The future of Serialization

Peter Firmstone peter.firmstone at zeus.net.au
Mon Aug 11 10:18:28 UTC 2014


On 11/08/2014 8:12 PM, Peter Firmstone wrote:
> Brian,
>
> Thanks for picking up on my frustration ;)
>
> I have something in mind for Serializable2 to address cyclic data 
> structures and the possibility of independant evolution of super and 
> child classes, while retaining a relatively clean public api, with one 
> optional private method.  The methods and interfaces proposed are 
> suitable for any alternative ObjectInput and ObjectOutput implementation.
>
> An interface exists in Apache River, it's called Startable, it has one 
> method:
>
> public void start() throws Exception;
>
> It's called by a framework to allow an Object to start threads, 
> publish "this" or throw an exception after construction.  The intent 
> is to allow an object to be immutable with final fields and be 
> provided with a thread of execution after construction and before 
> publication.
>
> Something similar can be used to wire up circular relations, let met 
> explain:
>
> Every class that implements Serializable has one thing in common, the 
> Serialization protocol and every Object instance of a Serializable 
> class has an arbitrary serial form.
>
> I propose a final class representing SerialForm for an object, that 
> cannot be extended, requires privilege to instantiate and also 
> performs method guard security checks, for all callers with the 
> exception of a calling class reading or writing its own serial form.  
> SerialForm needs a parameter field key identity represented by the 
> calling Class, 

Sorry, that should read "field name", not "method name".

> the method name and the field's Class type, this key would be used for 
> both writing and retrieving a field entry in SerialForm. SerialForm 
> will also provide a method to advise if a field key contains a 
> circular relation, any field entry in SerialForm that would contain a 
> circular relation is not populated until after construction of the 
> current object is complete.
>
> An arbitrary Serializable2 Object instance may be composed of a 
> hierarchy of classes, each belonging to a separate ProtectionDomain.
>
> For the following interface:
>
> public interface Serializable2 {
>
>     void writeObject(SerialForm serial) throws IOException;
>
> }
>
> Implementers of Serializable2 must:
>
>   1. Implement writeObject
>   2. Implement a constructor with the signature:  (SerialForm serial).
>
> Implementors that need to check invariants, delay throwing an 
> Exception, publish "this" or set a circular reference after 
> construction should:
>
>   4. Implement: private void readObjectNoData() throws
>      InvalidObjectException;
>
> Child class implementations should:
>
>   5. Call their super class writeObject method and superclass
>      constructor, but may call any super class constructor or methods.
>
> Compatibility and Evolution:
>
>   1. Fields can be included or omitted from SerialForm, by an
>      implementation, without breaking compatibility, provided a null
>      reference is accepted during deserialization.
>   2. Child classes in a hierarchy;  all Serializable2 implementing
>      superclass constructors have the same signature; the superclass
>      implementation can be substituted, without breaking child class
>      deserialization (provided this is the constructor used by the
>      child class).
>   3. There is no serialVersionUID.
>   4. Child class Serializable2 implementations can extend a superclass
>      without a zero arg constructor that doesn't itself implement
>      Serializable2.
>   5. Child classes that do not override writeObject will not be
>      serialized, so can effectively opt out.
>   6. Because implementations are required to implement public methods,
>      there is no "Magic".

*INFORMATION SUPPLIED*:
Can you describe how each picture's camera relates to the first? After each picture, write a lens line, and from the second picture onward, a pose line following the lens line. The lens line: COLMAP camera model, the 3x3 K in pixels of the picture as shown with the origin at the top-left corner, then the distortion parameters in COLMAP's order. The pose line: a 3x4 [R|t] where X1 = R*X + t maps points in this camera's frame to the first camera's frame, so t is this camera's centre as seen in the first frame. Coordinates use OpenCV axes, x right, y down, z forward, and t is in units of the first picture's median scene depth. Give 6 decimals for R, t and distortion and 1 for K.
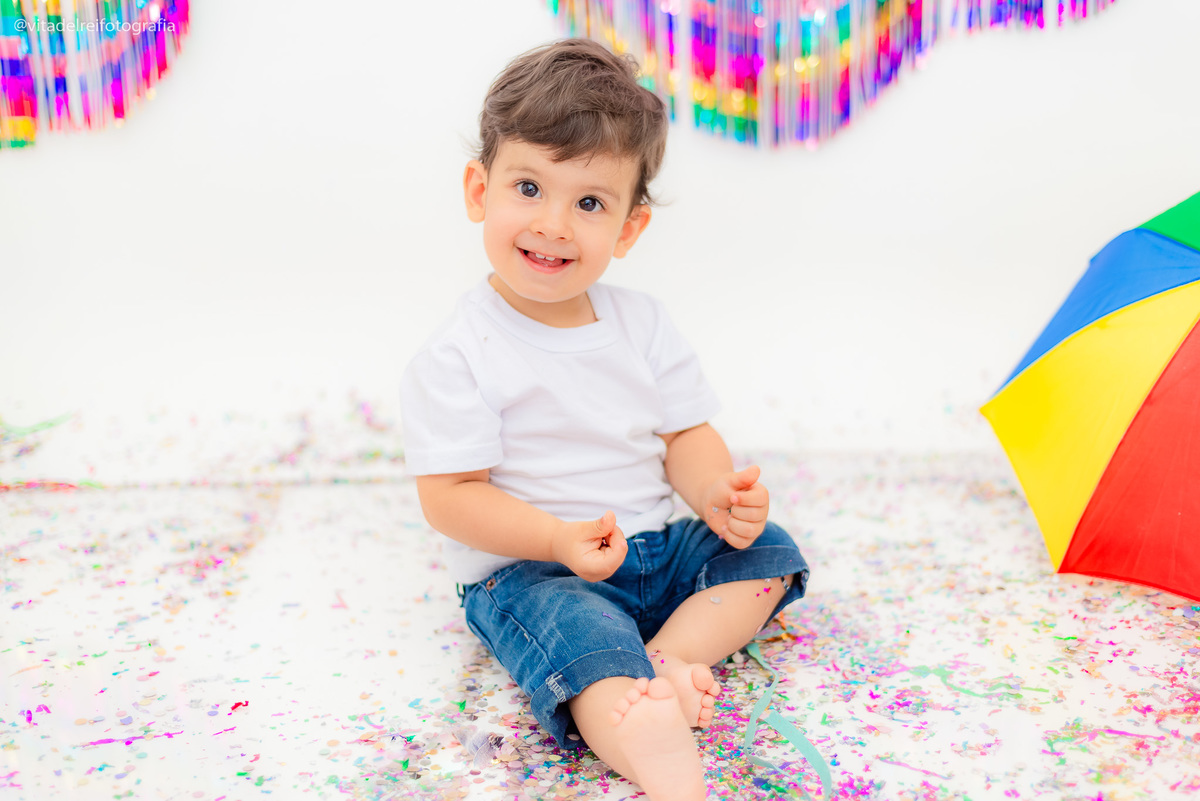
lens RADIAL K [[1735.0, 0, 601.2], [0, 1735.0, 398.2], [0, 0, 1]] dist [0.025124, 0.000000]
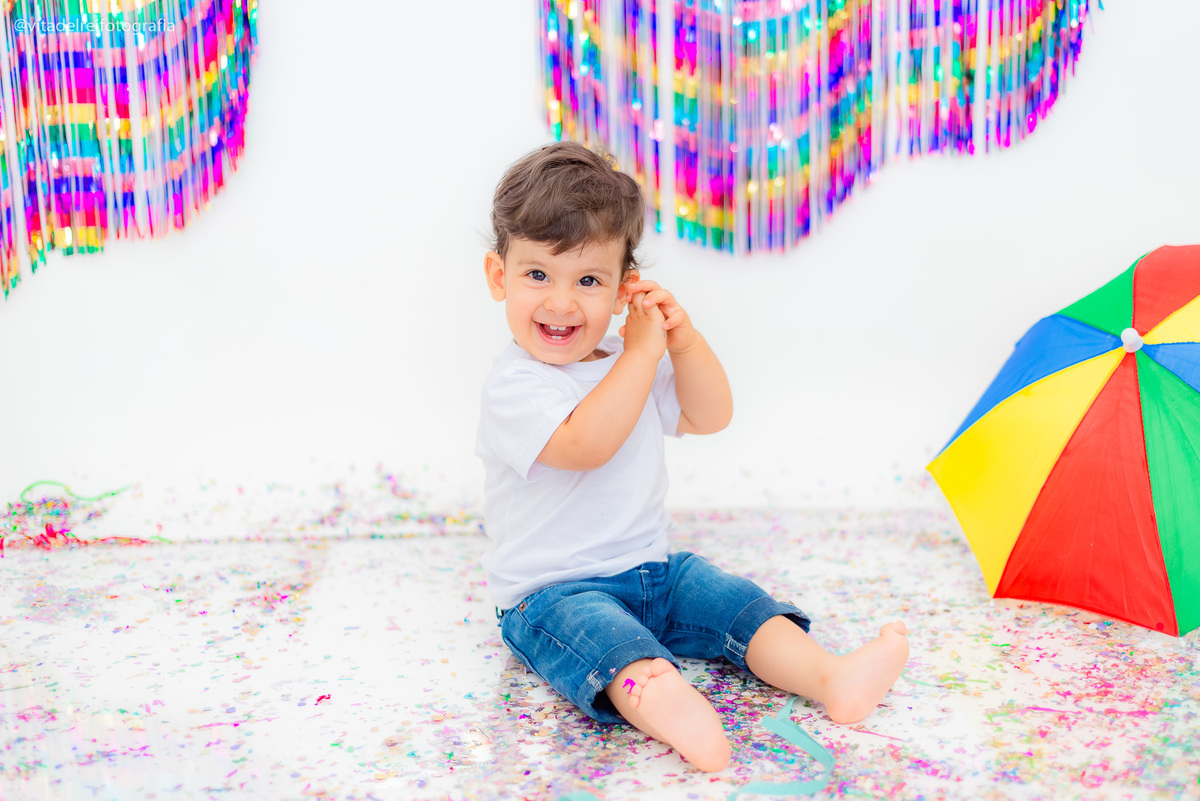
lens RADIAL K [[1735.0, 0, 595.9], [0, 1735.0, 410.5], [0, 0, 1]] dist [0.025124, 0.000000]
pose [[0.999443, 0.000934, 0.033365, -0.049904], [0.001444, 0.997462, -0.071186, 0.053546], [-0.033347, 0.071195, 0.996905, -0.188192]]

*TASKS*:
1. Please reproduce the serialization post from "The future of" to "my frustration ;)", swapping "Serialization" for "Marshalling".
2. Pick up the serialization post right after its last line and keep writing it.

*TASK ANSWERS*:
1.
The future of Marshalling

Peter Firmstone peter.firmstone at zeus.net.au
Mon Aug 11 10:18:28 UTC 2014


On 11/08/2014 8:12 PM, Peter Firmstone wrote:
> Brian,
>
> Thanks for picking up on my frustration ;)

2.
>   7. Serializable2 shouldn't extend Serializable, allowing classes to
>      implement both interfaces for a period of time (for that reason
>      the signature for readObjectNoData may need to be changed for
>      Serializable2).
>   8. ObjectInputStream and ObjectOutputStream can be extended to
>      support both implementations for compatibility, however
>      alternative stream implementations would be preferable for
>      Serializable2 to avoid Serializable security issues.  The new
>      implementations should be possible to substitute because both
>      types would use the same Stream Protocol, provided the classes
>      being deserialized implement Serializable2.
>
>
> My reasoning for retaining readObjectNoData() and for updating field 
> entry's in SerialForm that contain circular relations after 
> construction, is:
>
>   1. An object reference for the object currently being deserialized
>      can be passed to another object's constructor (via a SerialForm
>      instance) after the current Object's constructor completes,
>      allowing safe publication of final field freezes that occur at the
>      end of construction.
>   2. When the Serialization2 Framework becomes aware of an object that
>      contains a circular relationship while that object is in the
>      process of being deserialized, the second object will not be
>      instantiated until after the constructor of the first object in
>      the relationship completes.  Data read in from the stream can be
>      stored in a SerialForm without requiring object instantation.
>   3. After construction completes, the object that has just been
>      deserialized can retain a copy of its SerialForm and look up the
>      field containing a circular relationship, the Serialization
>      framework will update its SerialForm with the new object that
>      holds a circular relationship, prior to calling readObjectNoData()
>      on the first object.
>   4. If the developer of the implementing class is not aware of the
>      possibility of a circular relationship, then the worst consequence
>      is a field will be set to null during construction, "this" will
>      not escape.
>   5. The second Object holding a link to an object that apears earlier
>      in the stream, may not be aware that the object it holds a
>      reference to also needs a reference to it.  The first object will
>      not obtain a reference to the second until both Object
>      constructors have completed.  The second object may not need to
>      implement readObjectNoData().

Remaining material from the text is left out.